Walter Freeman

Walter Jackson Freeman II (1895-1972) est un neurologue américain controversé, connu pour avoir popularisé la lobotomie aux États-Unis. Son approche radicale de la psychiatrie a marqué une époque où les troubles mentaux étaient souvent traités par des méthodes extrêmes. Son travail a laissé un héritage à la fois médical et éthique, soulevant des questions sur les limites de la médecine et de l'expérimentation humaine.

Contexte historique

Avant la découverte des neuroleptiques, la psychiatrie reposait sur des traitements brutaux pour les maladies mentales : électrochocs, bains glacés, isolement en asiles, voire lobotomies. Freeman, influencé par les recherches du neurologue portugais António Egas Moniz (qui a développé la lobotomie en 1935 et reçu un prix Nobel en 1949 pour ses travaux), décide de l’adapter et de la vulgariser à grande échelle.

Le développement de la lobotomie aux États-Unis

  • Les débuts : En 1936, Freeman réalise sa première lobotomie sur une femme souffrant de dépression sévère et d’anxiété. Il collabore avec un neurochirurgien, James Watts, pour développer une technique chirurgicale visant à sectionner des connexions dans le lobe frontal.
  • La technique du pic à glace : Pour rendre l’intervention plus rapide et accessible, Freeman remplace la technique chirurgicale initiale par la lobotomie transorbitale, où il enfonce un pic à glace dans l’orbite du patient, atteignant le cerveau par le crâne sans intervention chirurgicale lourde.
  • Popularisation : Entre les années 1940 et 1950, Freeman pratique plus de 3 500 lobotomies, dont certaines sur des patients mineurs. Il se déplace à travers les États-Unis dans un van surnommé "lobotomobile", réalisant des interventions en série dans des hôpitaux psychiatriques.

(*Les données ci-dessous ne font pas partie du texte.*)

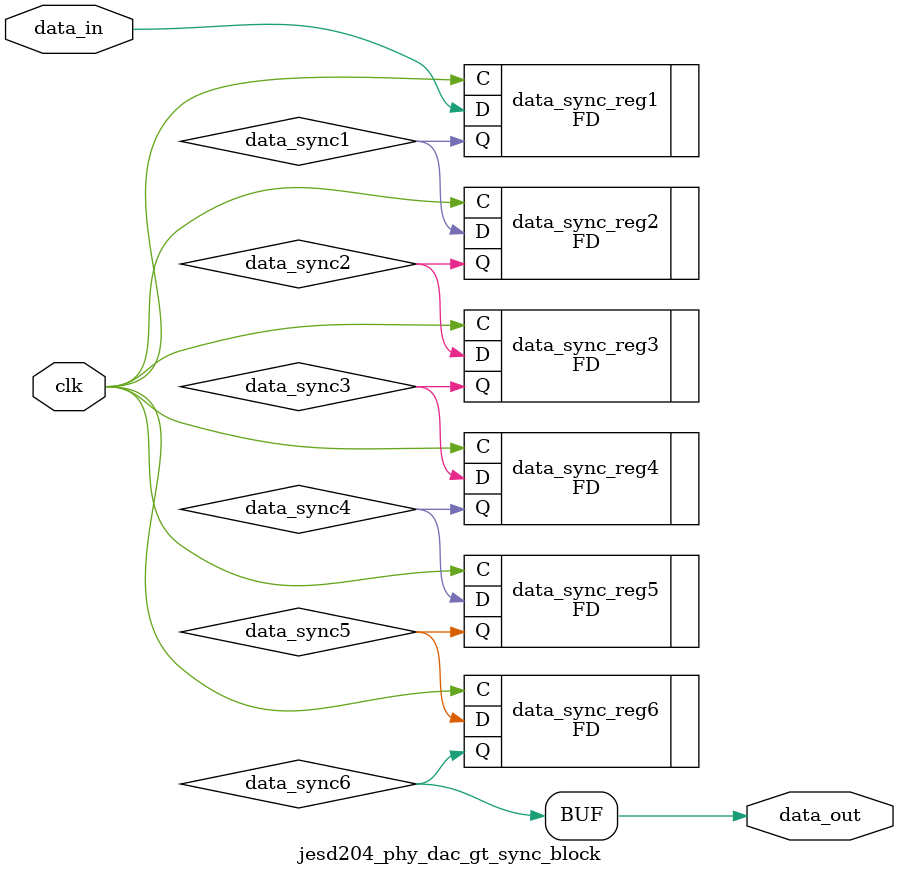
<source format=v>




`timescale 1ps / 1ps

//(* dont_touch = "yes" *)
module jesd204_phy_dac_gt_sync_block #(
  parameter INITIALISE = 6'b000000
)
(
  input        clk,              // clock to be sync'ed to
  input        data_in,          // Data to be 'synced'
  output       data_out          // synced data
);

  // Internal Signals
  wire data_sync1;
  wire data_sync2;
  wire data_sync3;
  wire data_sync4;
  wire data_sync5;
  wire data_sync6;


  (* shreg_extract = "no", ASYNC_REG = "TRUE" *)
  FD #(
    .INIT (INITIALISE[0])
  ) data_sync_reg1 (
    .C  (clk),
    .D  (data_in),
    .Q  (data_sync1)
  );


  (* shreg_extract = "no", ASYNC_REG = "TRUE" *)
  FD #(
   .INIT (INITIALISE[1])
  ) data_sync_reg2 (
  .C  (clk),
  .D  (data_sync1),
  .Q  (data_sync2)
  );


  (* shreg_extract = "no", ASYNC_REG = "TRUE" *)
  FD #(
   .INIT (INITIALISE[2])
  ) data_sync_reg3 (
  .C  (clk),
  .D  (data_sync2),
  .Q  (data_sync3)
  );

  (* shreg_extract = "no", ASYNC_REG = "TRUE" *)
  FD #(
   .INIT (INITIALISE[3])
  ) data_sync_reg4 (
  .C  (clk),
  .D  (data_sync3),
  .Q  (data_sync4)
  );

  (* shreg_extract = "no", ASYNC_REG = "TRUE" *)
  FD #(
   .INIT (INITIALISE[4])
  ) data_sync_reg5 (
  .C  (clk),
  .D  (data_sync4),
  .Q  (data_sync5)
  );

  (* shreg_extract = "no", ASYNC_REG = "TRUE" *)
  FD #(
   .INIT (INITIALISE[5])
  ) data_sync_reg6 (
  .C  (clk),
  .D  (data_sync5),
  .Q  (data_sync6)
  );
  assign data_out = data_sync6;



endmodule

</source>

Conséquences et controverses

  • Effets sur les patients : Beaucoup de patients traités par Freeman subissent des changements radicaux de personnalité. Certains deviennent apathiques, d’autres perdent leur autonomie ou leurs capacités cognitives.
  • Cas célèbres : Rosemary Kennedy, sœur du futur président John F. Kennedy, est l'une des victimes les plus médiatisées. Après une lobotomie pratiquée par Freeman en 1941, elle devient lourdement handicapée.
  • Opposition médicale : À partir des années 1950, la psychiatrie évolue avec l’apparition des premiers médicaments antipsychotiques (comme la chlorpromazine). Freeman est progressivement critiqué par ses confrères pour son manque de rigueur scientifique et ses méthodes expéditives.
  • Fin de carrière et décès : Après la mort d’une patiente en 1967 lors de sa dernière lobotomie, il est interdit d’exercer la chirurgie. Il meurt en 1972 d’un cancer.

Héritage et analyses modernes

  • Éthique médicale : La lobotomie de Freeman est aujourd’hui considérée comme une dérive médicale due à un excès de confiance et une absence de régulation éthique.
  • Psychiatrie contemporaine : La lobotomie est largement abandonnée au profit des traitements médicamenteux et des thérapies plus douces. Cependant, certaines techniques modernes de neurochirurgie pour les troubles obsessionnels-compulsifs ou la dépression sévère (comme la stimulation cérébrale profonde) s’en inspirent indirectement.
  • Impact culturel : Des œuvres comme Vol au-dessus d’un nid de coucou (1975) ont contribué à ancrer dans l’imaginaire collectif l’horreur des lobotomies et la figure du psychiatre abusif.

Conclusion

Walter Freeman illustre l’ambivalence entre innovation et barbarie en médecine. Son rôle dans la démocratisation de la lobotomie pose une question fondamentale : jusqu’où peut-on aller pour « guérir » des maladies mentales ? Son histoire est une mise en garde contre l’aveuglement scientifique et le manque de respect pour la dignité humaine.